(Saved entries)

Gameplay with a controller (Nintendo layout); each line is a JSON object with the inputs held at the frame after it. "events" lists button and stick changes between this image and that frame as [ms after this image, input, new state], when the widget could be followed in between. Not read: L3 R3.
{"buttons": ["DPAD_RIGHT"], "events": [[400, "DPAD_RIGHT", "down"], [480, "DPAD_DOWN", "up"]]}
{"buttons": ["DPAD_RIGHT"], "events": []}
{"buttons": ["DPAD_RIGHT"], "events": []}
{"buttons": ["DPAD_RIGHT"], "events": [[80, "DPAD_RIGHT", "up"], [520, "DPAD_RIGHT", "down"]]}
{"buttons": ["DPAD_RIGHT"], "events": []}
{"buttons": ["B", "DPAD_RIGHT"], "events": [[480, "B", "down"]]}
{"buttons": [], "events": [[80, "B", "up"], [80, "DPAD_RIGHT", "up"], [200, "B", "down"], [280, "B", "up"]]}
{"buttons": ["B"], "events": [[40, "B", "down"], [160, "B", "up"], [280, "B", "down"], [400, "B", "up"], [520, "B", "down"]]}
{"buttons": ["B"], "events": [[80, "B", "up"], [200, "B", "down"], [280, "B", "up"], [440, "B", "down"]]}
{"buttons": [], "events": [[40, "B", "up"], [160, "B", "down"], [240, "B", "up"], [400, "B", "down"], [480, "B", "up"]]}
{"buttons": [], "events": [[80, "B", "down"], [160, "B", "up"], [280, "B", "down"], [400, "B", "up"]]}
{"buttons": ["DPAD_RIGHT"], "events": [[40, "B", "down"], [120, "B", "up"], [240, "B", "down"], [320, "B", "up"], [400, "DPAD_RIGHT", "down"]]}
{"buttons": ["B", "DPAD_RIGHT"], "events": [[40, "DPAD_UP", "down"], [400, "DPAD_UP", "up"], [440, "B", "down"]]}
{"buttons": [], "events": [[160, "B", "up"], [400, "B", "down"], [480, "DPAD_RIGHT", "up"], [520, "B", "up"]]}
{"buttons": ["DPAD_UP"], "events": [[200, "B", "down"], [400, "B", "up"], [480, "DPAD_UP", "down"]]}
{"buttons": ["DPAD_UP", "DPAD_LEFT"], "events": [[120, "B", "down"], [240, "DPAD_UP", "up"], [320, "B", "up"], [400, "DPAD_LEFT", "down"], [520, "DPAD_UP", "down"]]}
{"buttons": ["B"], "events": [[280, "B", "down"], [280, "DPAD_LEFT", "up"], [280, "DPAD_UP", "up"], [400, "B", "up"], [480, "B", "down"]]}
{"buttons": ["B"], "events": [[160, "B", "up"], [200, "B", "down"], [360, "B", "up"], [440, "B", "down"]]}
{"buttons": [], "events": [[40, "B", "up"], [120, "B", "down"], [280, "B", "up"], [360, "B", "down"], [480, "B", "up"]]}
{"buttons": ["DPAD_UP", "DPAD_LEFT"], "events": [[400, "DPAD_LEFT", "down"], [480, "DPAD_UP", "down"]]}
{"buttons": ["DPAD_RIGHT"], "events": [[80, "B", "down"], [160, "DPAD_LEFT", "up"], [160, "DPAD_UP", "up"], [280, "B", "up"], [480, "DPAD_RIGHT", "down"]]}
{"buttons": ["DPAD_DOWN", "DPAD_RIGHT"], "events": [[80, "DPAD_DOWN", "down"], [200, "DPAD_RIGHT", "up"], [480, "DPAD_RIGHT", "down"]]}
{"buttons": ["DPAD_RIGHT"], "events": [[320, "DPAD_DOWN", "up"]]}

Task to carry out: Once you have read the records above, write them out again exactly.

Written reply:
Gameplay with a controller (Nintendo layout); each line is a JSON object with the inputs held at the frame after it. "events" lists button and stick changes between this image and that frame as [ms after this image, input, new state], when the widget could be followed in between. Not read: L3 R3.
{"buttons": ["DPAD_RIGHT"], "events": [[400, "DPAD_RIGHT", "down"], [480, "DPAD_DOWN", "up"]]}
{"buttons": ["DPAD_RIGHT"], "events": []}
{"buttons": ["DPAD_RIGHT"], "events": []}
{"buttons": ["DPAD_RIGHT"], "events": [[80, "DPAD_RIGHT", "up"], [520, "DPAD_RIGHT", "down"]]}
{"buttons": ["DPAD_RIGHT"], "events": []}
{"buttons": ["B", "DPAD_RIGHT"], "events": [[480, "B", "down"]]}
{"buttons": [], "events": [[80, "B", "up"], [80, "DPAD_RIGHT", "up"], [200, "B", "down"], [280, "B", "up"]]}
{"buttons": ["B"], "events": [[40, "B", "down"], [160, "B", "up"], [280, "B", "down"], [400, "B", "up"], [520, "B", "down"]]}
{"buttons": ["B"], "events": [[80, "B", "up"], [200, "B", "down"], [280, "B", "up"], [440, "B", "down"]]}
{"buttons": [], "events": [[40, "B", "up"], [160, "B", "down"], [240, "B", "up"], [400, "B", "down"], [480, "B", "up"]]}
{"buttons": [], "events": [[80, "B", "down"], [160, "B", "up"], [280, "B", "down"], [400, "B", "up"]]}
{"buttons": ["DPAD_RIGHT"], "events": [[40, "B", "down"], [120, "B", "up"], [240, "B", "down"], [320, "B", "up"], [400, "DPAD_RIGHT", "down"]]}
{"buttons": ["B", "DPAD_RIGHT"], "events": [[40, "DPAD_UP", "down"], [400, "DPAD_UP", "up"], [440, "B", "down"]]}
{"buttons": [], "events": [[160, "B", "up"], [400, "B", "down"], [480, "DPAD_RIGHT", "up"], [520, "B", "up"]]}
{"buttons": ["DPAD_UP"], "events": [[200, "B", "down"], [400, "B", "up"], [480, "DPAD_UP", "down"]]}
{"buttons": ["DPAD_UP", "DPAD_LEFT"], "events": [[120, "B", "down"], [240, "DPAD_UP", "up"], [320, "B", "up"], [400, "DPAD_LEFT", "down"], [520, "DPAD_UP", "down"]]}
{"buttons": ["B"], "events": [[280, "B", "down"], [280, "DPAD_LEFT", "up"], [280, "DPAD_UP", "up"], [400, "B", "up"], [480, "B", "down"]]}
{"buttons": ["B"], "events": [[160, "B", "up"], [200, "B", "down"], [360, "B", "up"], [440, "B", "down"]]}
{"buttons": [], "events": [[40, "B", "up"], [120, "B", "down"], [280, "B", "up"], [360, "B", "down"], [480, "B", "up"]]}
{"buttons": ["DPAD_UP", "DPAD_LEFT"], "events": [[400, "DPAD_LEFT", "down"], [480, "DPAD_UP", "down"]]}
{"buttons": ["DPAD_RIGHT"], "events": [[80, "B", "down"], [160, "DPAD_LEFT", "up"], [160, "DPAD_UP", "up"], [280, "B", "up"], [480, "DPAD_RIGHT", "down"]]}
{"buttons": ["DPAD_DOWN", "DPAD_RIGHT"], "events": [[80, "DPAD_DOWN", "down"], [200, "DPAD_RIGHT", "up"], [480, "DPAD_RIGHT", "down"]]}
{"buttons": ["DPAD_RIGHT"], "events": [[320, "DPAD_DOWN", "up"]]}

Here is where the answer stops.